_Supplied text_.
....

Cose is also the author of A Nation of Strangers, a history of American immigration, published by William Morrow and Co. in 1992 and of The Press, published by Morrow in 1989. He is the author of Energy and the Urban Crisis (1979) and the editor of Energy and Equity: Some Social Concerns (1978), both published by the Joint Center for Political Studies. He also wrote The Rebirth of Community Power, published by Westview Press: 1983.
At the Institute for Journalism Education (at the University of California, Berkeley), Cose designed and directed a widely quoted study on journalism careers published by IJE: The Quiet Crisis: Minority Journalists and Newsroom Opportunity (1985). He also instituted and served as inaugural director of IJE's Management Training Center at Northwestern University.
In his capacity as president of Ellis Cose, Inc. Cose has produced, written and hosted the pilot for a multimedia documentary series: "Against the Odds." The radio project (which has received funding from the Ford Foundation and will be distributed by Public Radio International) profiles individuals who have overcome tremendous adversity. It aspires to provide continuing and better coverage—in public radio but also on the web and in other media, including print—of people and communities often relegated to the margins of society. It also aims to stimulate thinking on how they, and their respective societies, can overcome that marginalization. The pilot focuses on a young man from a refugee camp in northern Kenya who, studying by the light of a rechargeable lamp, managed to get himself into Princeton University.
Cose has appeared on The Today Show, Nightline, Dateline, ABC Evening News, Good Morning America, the PBS "Time to Choose" election special, Charlie Rose, CNN's Talk Back Live, and a variety of other nationally televised and local programs. He has been interviewed for British, Brazilian and Canadian television. He is also a judge for the New York Public Library Helen Bernstein Book Award for Excellence in Journalism. Cose has received fellowships or individual grants from the Ford Foundation, The Andrew Mellon Foundation, the Rockefeller Foundation, the Aspen Institute for Humanistic Studies, and numerous journalism awards—including the University of Missouri medal for career excellence and distinguished service in journalism, two Clarion awards, and four National Association of Black Journalists first place awards. He was also named the 2002 winner of the New York Association of Black Journalists' lifetime achievement award, winner of the 2003 award for best magazine feature from the National Association of Black Journalists as well as the winner of two New York Association of Black Journalists' first place 2003 awards for commentary and magazine features. In 2004 Cose was named the first recipient of the newly inaugurated annual Vision Award from the Maynard Institute for Journalism Education. In 2006 he won a Unity award for commentary and also shared in a first place award from the Society of Professional Journalists.
A Chicago native, Cose holds a master's degree in Science, Technology and Public Policy from George Washington University. He is married to Lee Llambelis, former legal director for the Puerto Rican Legal Defense and Education Fund and current director of intergovernmental relations for the Attorney General of New York. He has a daughter, Elisa Maria.

....

_Task_.
Copy the stretch of the Cose biography that begins with "A Chicago native, Cose" and ends with "daughter, Elisa Maria.", substituting "Boston" for "Chicago". The items have no connection to the Cose biography.

....

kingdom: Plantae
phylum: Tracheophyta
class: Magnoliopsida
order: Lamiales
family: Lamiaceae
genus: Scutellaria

....

_Finished exercise_.
A Boston native, Cose holds a master's degree in Science, Technology and Public Policy from George Washington University. He is married to Lee Llambelis, former legal director for the Puerto Rican Legal Defense and Education Fund and current director of intergovernmental relations for the Attorney General of New York. He has a daughter, Elisa Maria.